_JOB_:
Render the material as a JSON list of strings with one string per line, leaving out blank lines and pictures. Start with the line containing "How many data" and continue through the end of the material.

_RECORDS PROVIDED_:
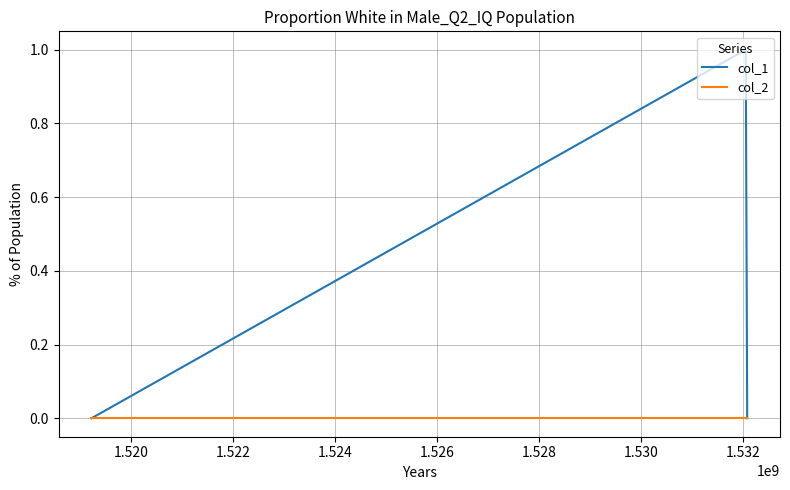

Which series has the largest range (max minus min)?

col_1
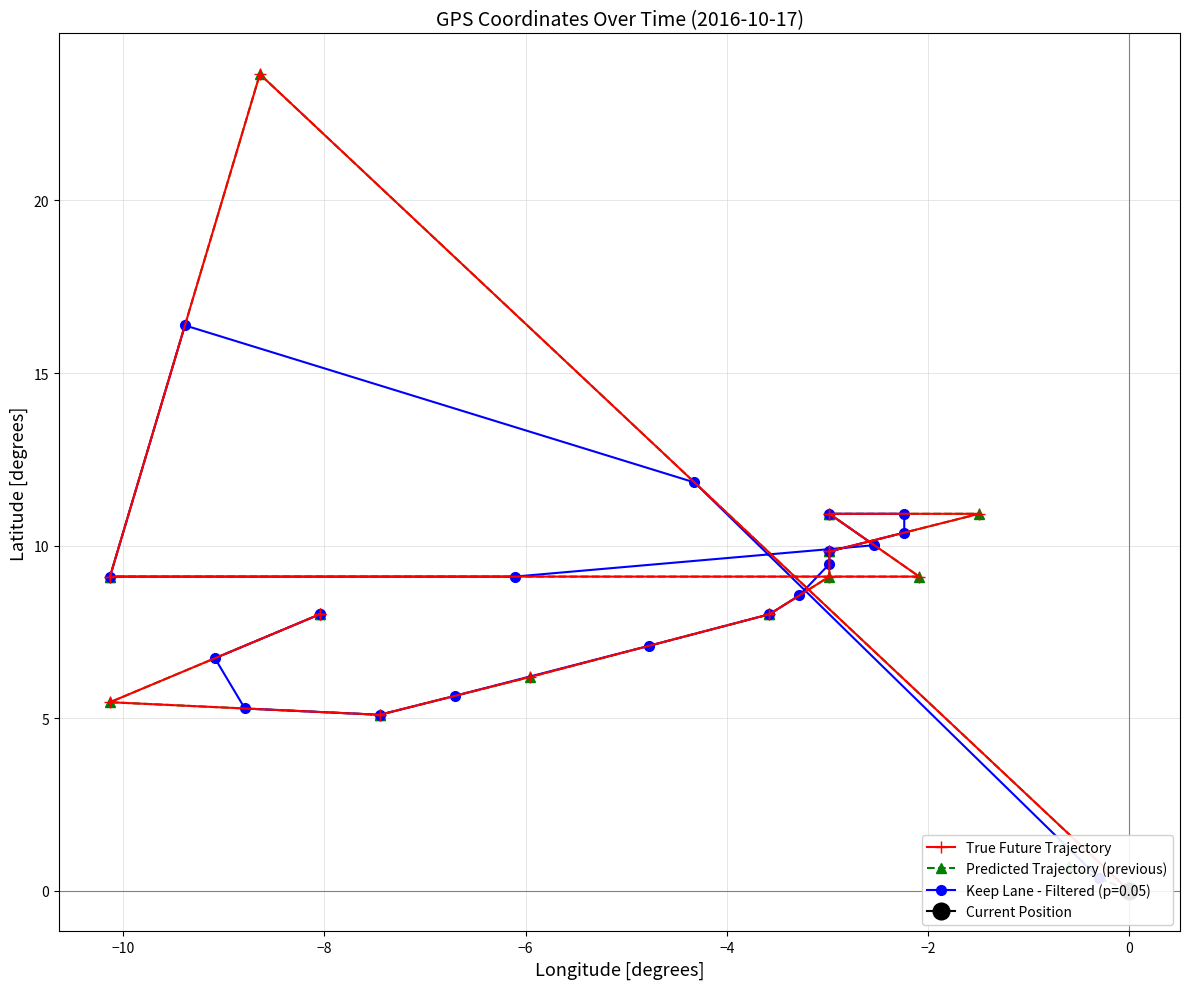

How many data points in Predicted Trajectory (previous) are above 9?

10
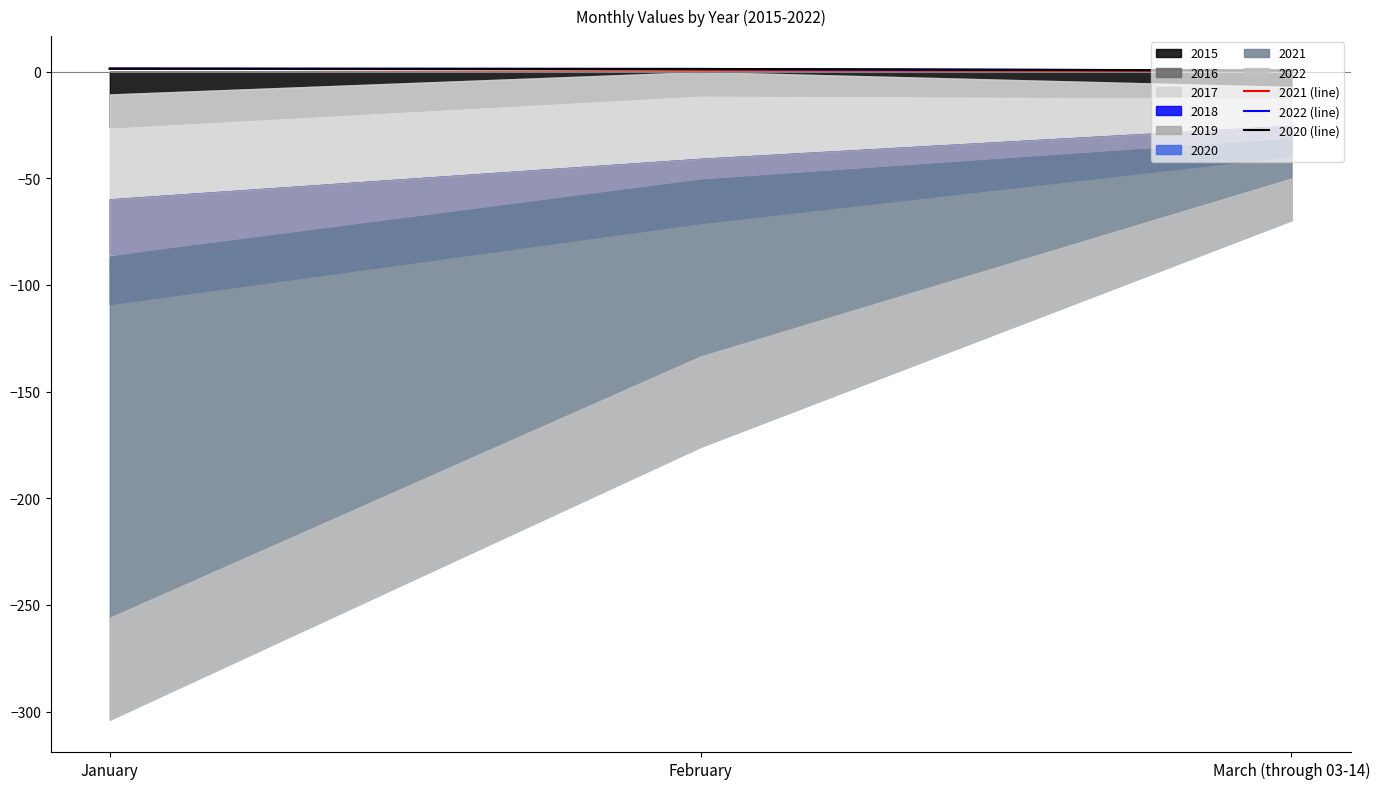

Is it true that 2020 (line) equals 0.5 at March (through 03-14)?

True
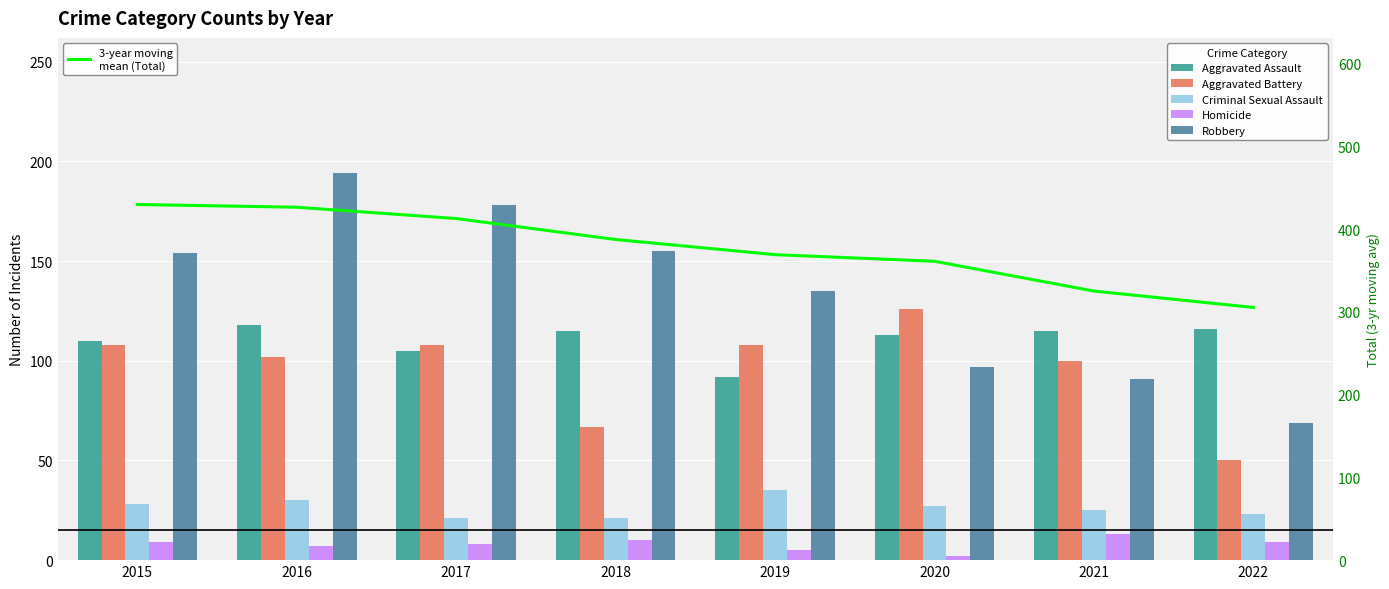

What is the total value across all series at 2022?

572.5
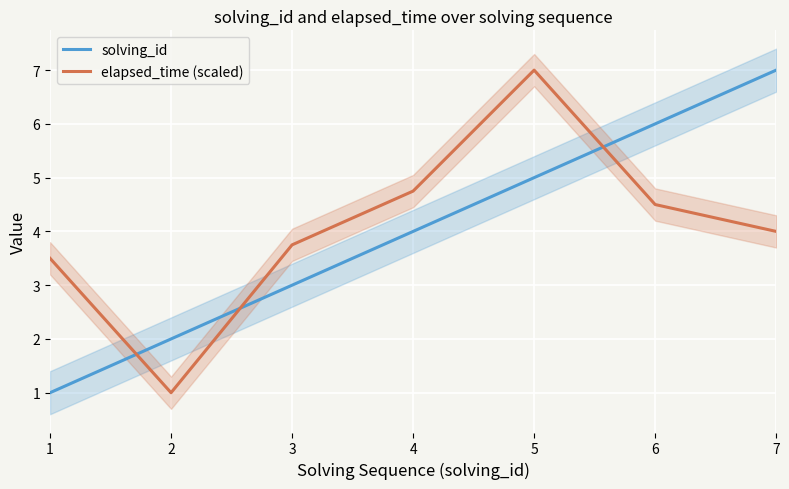

Which series changed the most between 3 and 6?

solving_id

_COMPLETED TASK_:
[
  "How many data points in Predicted Trajectory (previous) are above 9?",
  "10",
  "Is it true that 2020 (line) equals 0.5 at March (through 03-14)?",
  "True",
  "What is the total value across all series at 2022?",
  "572.5",
  "Which series changed the most between 3 and 6?",
  "solving_id"
]